NOT long ago, I bought a new Braun toaster because I was fed up with the way the old one left a golfer’s tan on one side of the bread and ignored the other side altogether. It is early days, but the new one appears to work much better.
Yet what is even more impressive than its ability to grill bread on both sides simultaneously is that it came with a 15-page manual telling me how to operate it.
Do not use unattended, it said. Only use in upright position. Do not place toaster in a heated oven. Do not use for other than its stated use.
The manufacturer’s fervour for instruction was impressive but was rather wasted on this simple machine. I have been operating toasters successfully for more than four decades and have never put one in the oven. I have found them all the same — they toast for a bit and then they give up.

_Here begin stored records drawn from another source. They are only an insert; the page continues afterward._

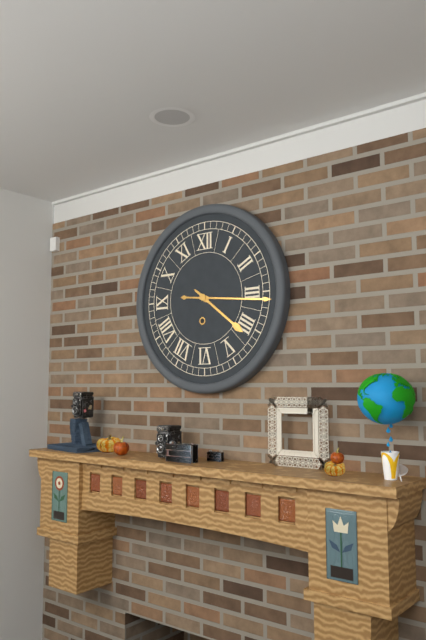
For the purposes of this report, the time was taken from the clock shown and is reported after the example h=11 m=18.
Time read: h=4 m=16
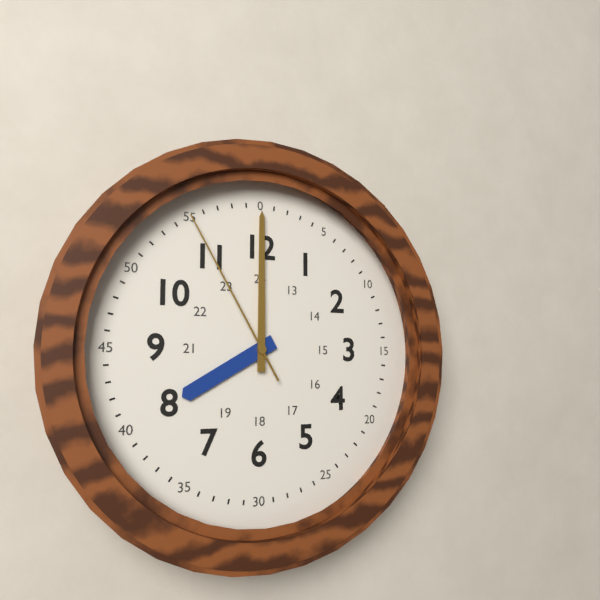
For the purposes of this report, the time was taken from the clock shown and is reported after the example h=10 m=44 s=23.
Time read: h=8 m=0 s=55
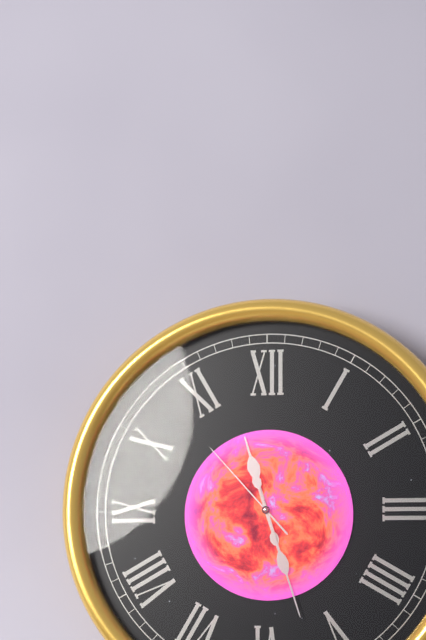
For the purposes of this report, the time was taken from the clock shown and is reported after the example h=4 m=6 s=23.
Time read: h=11 m=27 s=53
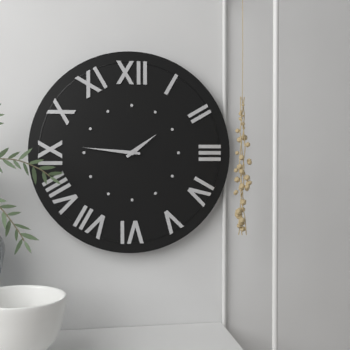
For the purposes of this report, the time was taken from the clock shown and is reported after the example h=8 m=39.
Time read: h=1 m=46
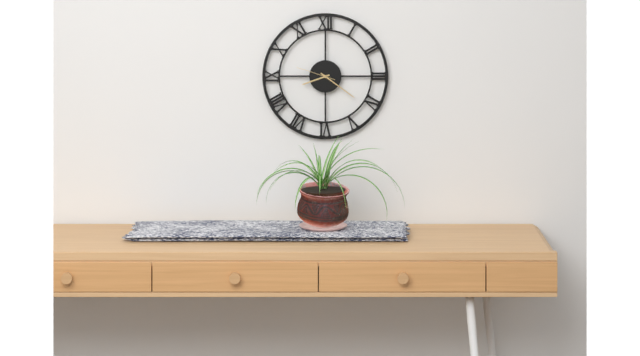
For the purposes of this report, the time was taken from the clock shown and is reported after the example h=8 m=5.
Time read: h=8 m=21
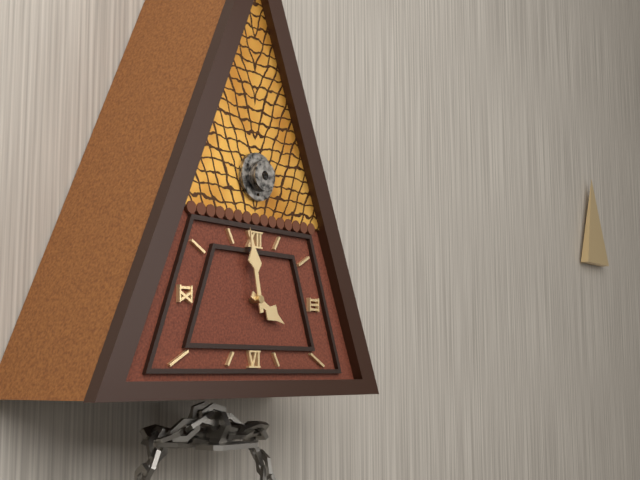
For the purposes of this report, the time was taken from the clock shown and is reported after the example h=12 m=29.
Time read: h=3 m=58
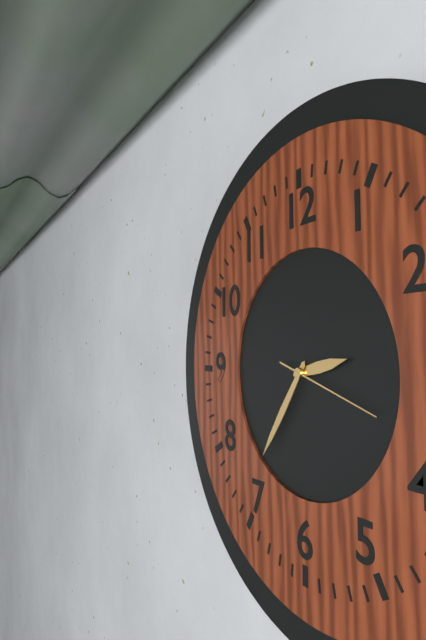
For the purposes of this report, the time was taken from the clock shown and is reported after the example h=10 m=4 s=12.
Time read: h=2 m=36 s=18
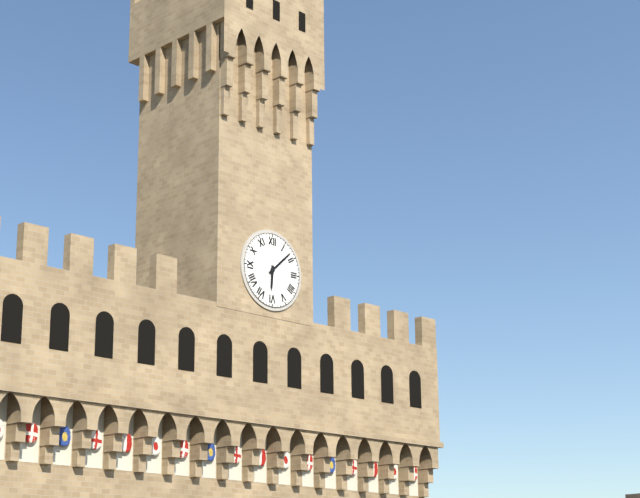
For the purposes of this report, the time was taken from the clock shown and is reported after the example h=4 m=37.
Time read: h=6 m=8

User manuals have a point only for machines that behave in ways not obvious to the novice or that vary from one brand to another.
I’ve always thought that the machine most crying out for a manual was the human being.
There are some general operating principles, but each model is different in important ways. If you watch people making toast, you’ll find that one person cuts the bread so thick it gets stuck every time, while another always makes two slices but only ever eats one.
Until last week, I thought the idea of a human user’s manual was a jolly fantasy, but then I stumbled on a real example on LinkedIn: a guide to himself written by Aaron Hurst, the social entrepreneur.
"People are way more complicated than machines and it is about time we start helping our colleagues understand how we work," he explained.
The idea of a guide that sets out an individual manager’s style, preferences, likes and dislikes is so good it is extraordinary it has taken us a couple of thousand years to come up with it.
If only I had had a manual for the normally friendly boss who cut me dead in the lift one morning, I would have known he was merely hung over.
Instead, I concluded he was about to fire me.
Equally, it would have been good to have known that the manager who sought me out, asking me to tell him a difficult truth, really wanted an easy lie. I told him the truth; it was years before he spoke to me again.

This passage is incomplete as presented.